Work from home is not a panacea for all work related pangs! Just like all things in life, working from home is a mixed bag. While there are lots of good things about working from home, it is not as easy to make work from home really work, especially in the Indian context. It takes tyrannical amount of discipline to resist the temptation of mixing work and pleasure.
Shalini Jha, a technical lead at Elucian software, has been working from home for eight years. She says, “At times I am at my peak efficiency when I work from home, but there are a few limitations. I have to take up projects which are less elaborate, involve smaller teams and fewer complications. Since I am not physically present at office, I feel like an odd one in the group. I have to become less ambitious and lots of times forgo an opportunity, a promotion or a leadership profile.” Another problem with working from home is that it becomes difficult to explain friends and family that work from home is not frivolous. It is serious work and she is not ‘free’ to attend to household work and run errands while she is working.
Shalini is not alone. Many women and men face this challenge of convincing their families or friends or neighbours that when they work from home, they are really working. There are many other challenges that might disrupt the effectiveness of working from home.
Discipline : It takes a herculean amount of discipline to start your work at office hours and wind up at or after office hours. With so much hustle bustle happening around, it can be difficult to shut yourself into your home office or get into the working mode at 9am.
Out of sight, out of mind: In certain work cultures, employee has to position himself and gun for a new project or opportunity. If you work out of home it may be difficult for you to grab an opportunity as the chances of your knowing of the latest office dynamics are slim. The boss cannot see that you are working hard or putting in extra hours, so you are judged more on the numbers than your work ethic and other intangible factors.
Self Motivation: When you are working alone, you need to be self driven to meet the deadlines. Even if you don’t feel like it or have had a bad day, you cannot stop work and go for a little coffee chat with colleagues. You need to recharge yourself and continue.
Distractions: The temptation to have that another cup of tea and read the supplement newspaper in between work, or lingering around after lunch may be difficult to fight with no one watching or questioning. An incident at home or in the society can also interrupt your work.

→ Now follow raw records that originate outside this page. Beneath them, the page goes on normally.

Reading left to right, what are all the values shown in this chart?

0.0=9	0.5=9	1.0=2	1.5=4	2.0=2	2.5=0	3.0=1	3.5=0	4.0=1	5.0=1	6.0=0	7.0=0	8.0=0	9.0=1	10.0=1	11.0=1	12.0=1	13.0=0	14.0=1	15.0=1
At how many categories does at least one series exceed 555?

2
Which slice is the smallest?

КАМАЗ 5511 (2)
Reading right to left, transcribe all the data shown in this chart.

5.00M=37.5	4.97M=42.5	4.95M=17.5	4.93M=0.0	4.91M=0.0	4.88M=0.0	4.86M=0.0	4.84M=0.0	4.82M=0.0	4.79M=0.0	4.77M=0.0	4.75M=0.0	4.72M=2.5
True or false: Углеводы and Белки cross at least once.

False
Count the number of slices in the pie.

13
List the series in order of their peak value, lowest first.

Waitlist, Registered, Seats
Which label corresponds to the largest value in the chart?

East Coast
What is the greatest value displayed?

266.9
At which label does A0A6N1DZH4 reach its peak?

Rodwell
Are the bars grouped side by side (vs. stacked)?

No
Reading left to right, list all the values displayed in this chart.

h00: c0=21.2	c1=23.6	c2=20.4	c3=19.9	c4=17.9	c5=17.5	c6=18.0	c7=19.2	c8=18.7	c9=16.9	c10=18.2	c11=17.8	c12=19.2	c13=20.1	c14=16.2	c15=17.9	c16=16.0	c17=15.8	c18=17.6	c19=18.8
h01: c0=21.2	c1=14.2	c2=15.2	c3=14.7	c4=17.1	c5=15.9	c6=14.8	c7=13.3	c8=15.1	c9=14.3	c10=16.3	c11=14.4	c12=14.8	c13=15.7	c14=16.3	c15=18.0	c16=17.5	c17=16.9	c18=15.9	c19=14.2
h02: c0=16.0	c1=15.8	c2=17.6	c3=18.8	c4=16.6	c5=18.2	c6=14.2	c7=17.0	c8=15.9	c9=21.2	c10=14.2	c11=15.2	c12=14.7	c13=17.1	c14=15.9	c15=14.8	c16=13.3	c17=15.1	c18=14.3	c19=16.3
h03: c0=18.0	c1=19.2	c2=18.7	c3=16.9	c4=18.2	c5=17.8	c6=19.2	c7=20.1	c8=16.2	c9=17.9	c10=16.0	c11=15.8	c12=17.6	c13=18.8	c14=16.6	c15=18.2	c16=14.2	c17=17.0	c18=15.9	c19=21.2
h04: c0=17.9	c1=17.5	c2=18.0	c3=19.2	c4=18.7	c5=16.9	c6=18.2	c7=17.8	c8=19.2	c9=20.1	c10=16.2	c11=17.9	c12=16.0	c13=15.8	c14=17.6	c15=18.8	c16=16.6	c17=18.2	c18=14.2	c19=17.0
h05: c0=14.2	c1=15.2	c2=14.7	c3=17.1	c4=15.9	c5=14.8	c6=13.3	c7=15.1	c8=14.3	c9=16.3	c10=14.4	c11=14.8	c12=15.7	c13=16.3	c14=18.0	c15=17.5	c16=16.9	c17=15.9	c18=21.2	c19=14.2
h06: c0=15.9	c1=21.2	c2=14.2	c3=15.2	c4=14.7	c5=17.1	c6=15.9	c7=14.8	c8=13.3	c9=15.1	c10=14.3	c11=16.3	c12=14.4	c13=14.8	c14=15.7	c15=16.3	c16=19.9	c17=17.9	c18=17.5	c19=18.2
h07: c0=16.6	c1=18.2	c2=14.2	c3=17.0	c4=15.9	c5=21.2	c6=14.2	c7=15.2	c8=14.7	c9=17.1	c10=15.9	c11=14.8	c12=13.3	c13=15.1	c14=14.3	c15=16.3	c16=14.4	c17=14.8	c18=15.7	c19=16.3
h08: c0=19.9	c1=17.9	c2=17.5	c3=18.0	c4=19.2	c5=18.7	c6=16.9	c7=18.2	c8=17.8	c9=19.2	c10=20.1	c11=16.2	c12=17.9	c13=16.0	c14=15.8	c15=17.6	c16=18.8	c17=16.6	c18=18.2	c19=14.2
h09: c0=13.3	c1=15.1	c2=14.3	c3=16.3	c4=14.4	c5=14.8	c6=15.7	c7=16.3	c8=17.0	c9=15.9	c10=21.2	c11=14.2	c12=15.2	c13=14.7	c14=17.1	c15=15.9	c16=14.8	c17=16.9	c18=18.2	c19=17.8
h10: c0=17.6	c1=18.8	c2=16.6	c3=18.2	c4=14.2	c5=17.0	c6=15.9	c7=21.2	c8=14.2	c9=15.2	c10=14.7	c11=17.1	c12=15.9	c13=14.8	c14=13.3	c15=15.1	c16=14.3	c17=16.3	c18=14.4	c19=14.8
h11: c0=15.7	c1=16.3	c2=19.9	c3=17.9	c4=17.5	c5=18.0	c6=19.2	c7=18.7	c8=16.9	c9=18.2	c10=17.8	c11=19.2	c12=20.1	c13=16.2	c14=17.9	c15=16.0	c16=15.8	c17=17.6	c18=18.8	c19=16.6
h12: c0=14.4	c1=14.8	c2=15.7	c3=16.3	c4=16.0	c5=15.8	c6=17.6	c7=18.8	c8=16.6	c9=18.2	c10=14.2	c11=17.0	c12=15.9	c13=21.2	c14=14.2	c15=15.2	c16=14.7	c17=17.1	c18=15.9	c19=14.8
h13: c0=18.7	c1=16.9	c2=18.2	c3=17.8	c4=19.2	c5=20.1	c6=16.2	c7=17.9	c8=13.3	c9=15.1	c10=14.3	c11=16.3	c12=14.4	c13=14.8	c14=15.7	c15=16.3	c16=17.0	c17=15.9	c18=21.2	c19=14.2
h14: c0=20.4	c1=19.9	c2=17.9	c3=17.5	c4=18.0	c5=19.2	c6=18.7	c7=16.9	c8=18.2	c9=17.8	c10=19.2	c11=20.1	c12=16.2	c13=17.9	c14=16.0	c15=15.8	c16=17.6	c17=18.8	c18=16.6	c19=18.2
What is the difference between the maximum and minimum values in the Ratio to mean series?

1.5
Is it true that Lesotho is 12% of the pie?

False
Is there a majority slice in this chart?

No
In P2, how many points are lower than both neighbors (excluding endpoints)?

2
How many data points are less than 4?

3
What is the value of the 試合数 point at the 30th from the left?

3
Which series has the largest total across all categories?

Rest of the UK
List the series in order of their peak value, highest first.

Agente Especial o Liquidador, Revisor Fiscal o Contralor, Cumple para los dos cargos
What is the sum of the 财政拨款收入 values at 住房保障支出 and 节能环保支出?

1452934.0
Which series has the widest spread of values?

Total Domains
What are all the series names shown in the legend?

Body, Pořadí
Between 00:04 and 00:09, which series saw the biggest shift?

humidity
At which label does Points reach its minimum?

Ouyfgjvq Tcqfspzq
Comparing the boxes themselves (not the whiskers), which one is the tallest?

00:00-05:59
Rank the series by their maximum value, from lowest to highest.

Lack of competitive spirit: A major disadvantage of working from home is the lack of camaraderie which stems from meeting and working together each day. Colleagues and peers also help keep the competitive spirit and mental agility alive which increases productivity. Talking to people over calls can only mitigate this to an extent. You may not be able to collaborate with the team or have in person interactions and team meetings with as much effectiveness as the ones in office.
Working hours are not defined: Since you’ll never be out of office, the chances of getting calls at odd hours increase. In fact, you may end up working more as there are no dedicated ‘office hours’. Companies keep tabs on your working hours through software that monitors your login and logout time.
There is a lot of reassuring rhetoric doing rounds in the top management, and leadership conferences and boardrooms about flexible working and working from home, but a lot of this is spiel. It is not backed by supportive policies or actions which promote working from remote locations or telecommuting.
Marissa Mayer, the youngest CEO of Yahoo, banned work from home affirming, “We need to be one Yahoo!, and that starts with physically being together.” She believes that people are more productive when they’re alone, but they’re most collaborative and innovative when they’re together. Some of the best ideas come from pulling two different ideas together.
The issue is an interesting and controversial one, with some organizations considering this practice disposable, while some using it judiciously and a very few viewing it the wave of the future. Shalini recalls, “I was the first person to get a work from home arrangement”. She says the company does not have any documented or regular policy towards allowing employees to work from home. She was given an exception only because she was moving out of the city and both she and the company wanted to continue with each other.
Elucian is an American software firm with India headquarters in Bangalore. They develop software for higher education and have offices in various countries across the globe. Being a multinational firm they have immense respect and cognizance of cultural diversity, and the impact of demographics on people’s perception and performance at work. Yet one thing that remains common is the apprehension to encourage work from home, ‘as it requires a lot of commitment, and ownership for the tasks to be completed’.
How organizations view work from home is also a function of the industry they operate in. A capital market professional says, “We need our team together to take a decision on buying or selling a stock. The market is dynamic and decisions need to be taken at the spur of the moment.”
In the Indian context, work from home has not been able to penetrate most of the industries and organizations. Indian companies have stringent laws about data portability, restricted access to central servers, data privacy, desktop policy and the mindset of managing people by ‘line of sight’. The cost of providing work from home in such a case will involve laptops, IT support, designing of controls, software and metrics to keep a track of employees’ activities and working hours. All this will not only mean additional cost, but an entire shift in organizational culture and establishing trust in its employees.